[Task goal]: Copy the stretch of the entries below from the line containing "scientific name: Calotes versicolor" through the line containing "scientific name: Nolana humifusa", word for word, with both of those lines included.
───── Extracted entries ─────
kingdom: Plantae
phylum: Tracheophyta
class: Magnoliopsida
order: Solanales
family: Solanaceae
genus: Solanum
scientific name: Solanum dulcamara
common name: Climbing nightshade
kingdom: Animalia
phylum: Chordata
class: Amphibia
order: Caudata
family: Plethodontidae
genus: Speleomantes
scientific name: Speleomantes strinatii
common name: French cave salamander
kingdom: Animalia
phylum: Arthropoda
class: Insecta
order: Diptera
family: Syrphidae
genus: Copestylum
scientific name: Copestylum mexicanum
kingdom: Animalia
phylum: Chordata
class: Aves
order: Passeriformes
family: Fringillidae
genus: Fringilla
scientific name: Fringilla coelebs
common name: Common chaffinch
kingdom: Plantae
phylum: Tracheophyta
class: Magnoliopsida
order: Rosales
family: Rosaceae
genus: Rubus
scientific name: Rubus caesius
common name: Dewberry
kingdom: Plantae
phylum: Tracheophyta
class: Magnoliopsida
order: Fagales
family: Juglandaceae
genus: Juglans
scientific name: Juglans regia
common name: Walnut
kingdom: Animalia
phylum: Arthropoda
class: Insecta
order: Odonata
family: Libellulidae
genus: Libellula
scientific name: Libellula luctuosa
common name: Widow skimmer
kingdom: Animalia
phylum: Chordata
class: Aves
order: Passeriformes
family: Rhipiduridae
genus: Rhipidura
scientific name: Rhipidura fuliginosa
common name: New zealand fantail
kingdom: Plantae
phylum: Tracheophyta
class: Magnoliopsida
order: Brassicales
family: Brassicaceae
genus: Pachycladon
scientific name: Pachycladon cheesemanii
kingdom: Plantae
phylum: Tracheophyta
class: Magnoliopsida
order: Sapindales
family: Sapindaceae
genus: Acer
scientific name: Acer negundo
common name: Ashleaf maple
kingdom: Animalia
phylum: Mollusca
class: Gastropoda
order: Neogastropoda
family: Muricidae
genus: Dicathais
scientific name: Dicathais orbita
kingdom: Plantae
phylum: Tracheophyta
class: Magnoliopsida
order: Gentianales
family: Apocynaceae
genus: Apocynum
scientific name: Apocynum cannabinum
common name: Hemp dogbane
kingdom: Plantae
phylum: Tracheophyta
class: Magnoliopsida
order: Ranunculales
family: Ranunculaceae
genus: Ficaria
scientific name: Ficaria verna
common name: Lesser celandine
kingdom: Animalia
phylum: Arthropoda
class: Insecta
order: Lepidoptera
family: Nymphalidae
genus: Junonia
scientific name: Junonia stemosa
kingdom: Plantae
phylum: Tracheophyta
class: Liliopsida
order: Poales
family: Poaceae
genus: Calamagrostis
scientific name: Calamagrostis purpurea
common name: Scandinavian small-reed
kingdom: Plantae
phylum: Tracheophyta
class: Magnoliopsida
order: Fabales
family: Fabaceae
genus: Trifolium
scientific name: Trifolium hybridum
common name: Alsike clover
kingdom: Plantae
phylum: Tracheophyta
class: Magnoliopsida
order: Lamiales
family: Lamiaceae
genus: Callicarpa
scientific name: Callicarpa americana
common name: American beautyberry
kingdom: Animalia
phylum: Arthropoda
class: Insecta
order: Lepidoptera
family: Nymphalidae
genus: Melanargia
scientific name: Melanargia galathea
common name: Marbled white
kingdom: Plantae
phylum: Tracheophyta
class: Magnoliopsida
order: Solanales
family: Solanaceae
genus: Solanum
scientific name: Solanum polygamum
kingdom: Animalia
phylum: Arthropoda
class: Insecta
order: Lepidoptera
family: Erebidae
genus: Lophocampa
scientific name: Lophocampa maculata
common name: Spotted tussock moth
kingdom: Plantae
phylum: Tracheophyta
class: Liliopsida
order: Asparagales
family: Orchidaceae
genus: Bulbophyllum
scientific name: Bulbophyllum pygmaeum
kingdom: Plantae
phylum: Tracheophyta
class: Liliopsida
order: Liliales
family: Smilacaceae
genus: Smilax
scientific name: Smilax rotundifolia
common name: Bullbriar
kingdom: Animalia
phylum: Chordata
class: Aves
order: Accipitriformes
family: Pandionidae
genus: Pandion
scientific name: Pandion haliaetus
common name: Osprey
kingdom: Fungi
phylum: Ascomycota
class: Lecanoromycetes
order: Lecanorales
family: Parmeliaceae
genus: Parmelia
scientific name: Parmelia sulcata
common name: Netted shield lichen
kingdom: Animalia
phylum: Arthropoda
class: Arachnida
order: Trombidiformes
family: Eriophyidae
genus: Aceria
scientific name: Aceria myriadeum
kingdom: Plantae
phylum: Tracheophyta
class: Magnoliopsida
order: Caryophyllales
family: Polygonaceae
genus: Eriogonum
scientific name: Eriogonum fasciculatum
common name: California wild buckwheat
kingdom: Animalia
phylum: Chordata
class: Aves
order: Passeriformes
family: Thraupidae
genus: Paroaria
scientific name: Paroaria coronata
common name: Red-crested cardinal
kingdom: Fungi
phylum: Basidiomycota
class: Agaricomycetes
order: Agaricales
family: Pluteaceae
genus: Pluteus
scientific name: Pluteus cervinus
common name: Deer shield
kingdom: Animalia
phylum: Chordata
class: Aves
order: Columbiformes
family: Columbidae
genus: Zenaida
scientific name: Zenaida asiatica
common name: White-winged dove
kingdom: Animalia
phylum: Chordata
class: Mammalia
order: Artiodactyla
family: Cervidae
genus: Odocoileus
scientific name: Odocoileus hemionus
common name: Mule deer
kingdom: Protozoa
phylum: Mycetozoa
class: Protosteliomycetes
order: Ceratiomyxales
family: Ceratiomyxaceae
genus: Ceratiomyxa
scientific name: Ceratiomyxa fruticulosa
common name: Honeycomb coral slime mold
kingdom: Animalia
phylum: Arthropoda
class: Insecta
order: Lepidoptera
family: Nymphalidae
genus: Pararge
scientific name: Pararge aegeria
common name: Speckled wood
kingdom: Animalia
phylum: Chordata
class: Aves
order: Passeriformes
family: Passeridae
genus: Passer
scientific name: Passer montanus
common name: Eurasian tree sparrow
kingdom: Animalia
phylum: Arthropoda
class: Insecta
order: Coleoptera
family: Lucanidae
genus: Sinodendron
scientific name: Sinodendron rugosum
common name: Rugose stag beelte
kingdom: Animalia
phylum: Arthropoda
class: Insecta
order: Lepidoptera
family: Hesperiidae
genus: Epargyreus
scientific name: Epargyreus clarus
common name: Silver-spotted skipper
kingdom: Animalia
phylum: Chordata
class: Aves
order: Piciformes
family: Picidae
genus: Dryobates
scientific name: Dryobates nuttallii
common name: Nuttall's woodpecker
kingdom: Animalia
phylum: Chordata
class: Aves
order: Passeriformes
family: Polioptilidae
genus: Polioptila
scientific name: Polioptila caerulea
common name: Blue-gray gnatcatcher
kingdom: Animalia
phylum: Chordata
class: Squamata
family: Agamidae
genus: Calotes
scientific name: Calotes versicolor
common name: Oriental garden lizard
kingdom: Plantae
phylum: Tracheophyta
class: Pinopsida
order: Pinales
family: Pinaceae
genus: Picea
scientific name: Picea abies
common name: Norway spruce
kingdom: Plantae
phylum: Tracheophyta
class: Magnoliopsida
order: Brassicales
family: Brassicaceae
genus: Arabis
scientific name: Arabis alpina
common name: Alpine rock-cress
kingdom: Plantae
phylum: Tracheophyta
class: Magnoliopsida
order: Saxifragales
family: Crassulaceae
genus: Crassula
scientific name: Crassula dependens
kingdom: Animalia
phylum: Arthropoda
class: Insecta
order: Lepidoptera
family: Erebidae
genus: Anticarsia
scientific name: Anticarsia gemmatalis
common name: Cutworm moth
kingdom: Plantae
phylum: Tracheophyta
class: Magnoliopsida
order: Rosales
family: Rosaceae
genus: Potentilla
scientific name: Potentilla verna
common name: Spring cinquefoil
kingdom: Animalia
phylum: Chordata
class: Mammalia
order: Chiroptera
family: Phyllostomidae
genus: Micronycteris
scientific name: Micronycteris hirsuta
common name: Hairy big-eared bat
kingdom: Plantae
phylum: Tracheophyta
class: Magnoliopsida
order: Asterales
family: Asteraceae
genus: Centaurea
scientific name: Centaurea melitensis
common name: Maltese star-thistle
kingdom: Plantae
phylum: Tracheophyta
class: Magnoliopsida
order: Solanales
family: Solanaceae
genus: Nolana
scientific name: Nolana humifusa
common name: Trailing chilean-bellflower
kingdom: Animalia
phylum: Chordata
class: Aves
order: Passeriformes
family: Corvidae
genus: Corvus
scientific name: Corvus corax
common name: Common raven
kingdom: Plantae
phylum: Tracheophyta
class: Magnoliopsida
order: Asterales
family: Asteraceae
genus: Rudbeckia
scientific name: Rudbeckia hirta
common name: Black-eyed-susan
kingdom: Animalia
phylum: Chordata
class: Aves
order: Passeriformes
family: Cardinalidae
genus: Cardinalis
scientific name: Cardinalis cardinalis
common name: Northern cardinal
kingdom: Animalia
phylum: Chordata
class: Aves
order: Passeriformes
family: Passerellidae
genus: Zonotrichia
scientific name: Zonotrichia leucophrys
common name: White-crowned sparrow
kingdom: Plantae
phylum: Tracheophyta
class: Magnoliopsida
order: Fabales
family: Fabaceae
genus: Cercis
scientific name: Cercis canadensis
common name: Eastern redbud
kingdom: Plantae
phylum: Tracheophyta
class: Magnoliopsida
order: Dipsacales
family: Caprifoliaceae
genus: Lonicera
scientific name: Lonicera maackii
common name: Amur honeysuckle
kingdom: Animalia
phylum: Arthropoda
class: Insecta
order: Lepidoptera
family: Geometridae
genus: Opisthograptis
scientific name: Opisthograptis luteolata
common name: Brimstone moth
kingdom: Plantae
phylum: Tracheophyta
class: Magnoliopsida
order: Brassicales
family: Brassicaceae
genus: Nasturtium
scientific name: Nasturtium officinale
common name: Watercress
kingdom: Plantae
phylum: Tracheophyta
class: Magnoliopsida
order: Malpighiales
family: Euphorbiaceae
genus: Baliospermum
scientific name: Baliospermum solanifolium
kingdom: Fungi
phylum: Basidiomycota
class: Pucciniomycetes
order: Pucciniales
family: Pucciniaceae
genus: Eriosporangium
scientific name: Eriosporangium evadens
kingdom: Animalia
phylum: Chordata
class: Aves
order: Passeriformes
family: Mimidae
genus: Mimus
─────
[Complete answer]:
scientific name: Calotes versicolor
common name: Oriental garden lizard
kingdom: Plantae
phylum: Tracheophyta
class: Pinopsida
order: Pinales
family: Pinaceae
genus: Picea
scientific name: Picea abies
common name: Norway spruce
kingdom: Plantae
phylum: Tracheophyta
class: Magnoliopsida
order: Brassicales
family: Brassicaceae
genus: Arabis
scientific name: Arabis alpina
common name: Alpine rock-cress
kingdom: Plantae
phylum: Tracheophyta
class: Magnoliopsida
order: Saxifragales
family: Crassulaceae
genus: Crassula
scientific name: Crassula dependens
kingdom: Animalia
phylum: Arthropoda
class: Insecta
order: Lepidoptera
family: Erebidae
genus: Anticarsia
scientific name: Anticarsia gemmatalis
common name: Cutworm moth
kingdom: Plantae
phylum: Tracheophyta
class: Magnoliopsida
order: Rosales
family: Rosaceae
genus: Potentilla
scientific name: Potentilla verna
common name: Spring cinquefoil
kingdom: Animalia
phylum: Chordata
class: Mammalia
order: Chiroptera
family: Phyllostomidae
genus: Micronycteris
scientific name: Micronycteris hirsuta
common name: Hairy big-eared bat
kingdom: Plantae
phylum: Tracheophyta
class: Magnoliopsida
order: Asterales
family: Asteraceae
genus: Centaurea
scientific name: Centaurea melitensis
common name: Maltese star-thistle
kingdom: Plantae
phylum: Tracheophyta
class: Magnoliopsida
order: Solanales
family: Solanaceae
genus: Nolana
scientific name: Nolana humifusa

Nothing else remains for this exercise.